Big Data Talent Gap: Shortage of Quantitative Analysts and Data Scientists in North America

From the link:

In the job market, you will find plenty of musicians, singers, dancers, waiters, chefs, marketers, salespersons and so on. However, what you will not easily find is number crunchers or data analysts. This is perhaps because Mathematics is not sexy to most people. Statistics is not fun to most people. Not everyone is crazy about Physics.

Guess what! There is a serious shortage of Data Analysts (or Data Scientists as they are sometimes called) in the market now.

How are companies finding data scientists? They are looking far and wide, trying to source from academia, Wall Street, Silicon Valley, and industry competitors. When asked, "How are you getting data scientists skills into your organization?" 69% of respondents indicated they were "training existing analytical professionals," but 91% were "hiring new people." So while there is an effort underway to develop talent from within, the vast majority of companies are seeking talent from the outside. The challenge of finding data scientists is viewed as more daunting than finding qualified analytic talent.

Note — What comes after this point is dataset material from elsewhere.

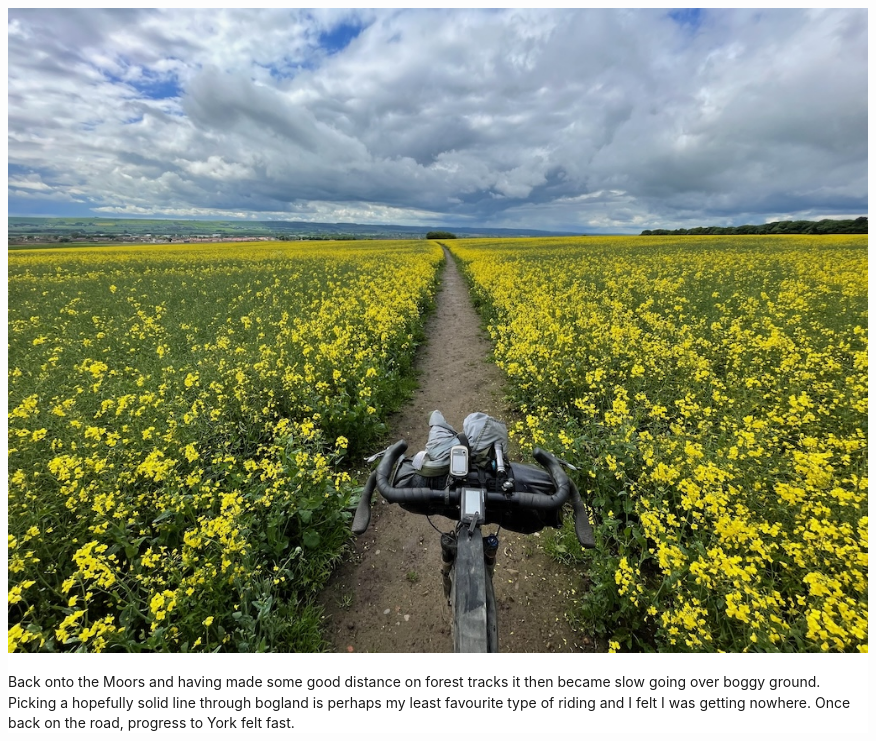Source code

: ![](/img/yd/17.jpg)

Back onto the Moors and having made some good distance on forest tracks it then became slow going over boggy ground. Picking a hopefully solid line through bogland is perhaps my least favourite type of riding and I felt I was getting nowhere. Once back on the road, progress to York felt fast.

The report from Harvard Business Review from the link above captures this picture.



Moral of the story: If you want to get hired quickly, specialize in a field that is not crowded. One such field is Data Analysis - this includes Statisticians, Economists, Accounting, Finance professionals, Marketing metrics analysts, Physicists, and so on. There are enough marketing and sales professionals out there. There are even some qualitative analysts. But NOT enough quantitative analysts.

I guess this is a `Nate Silver effect`, ha ha.

It is common for engineers to branch into these fields after MBA. A lot of engineers go on to specialize in Finance during their MBA and find jobs in Wall St. and Bay St.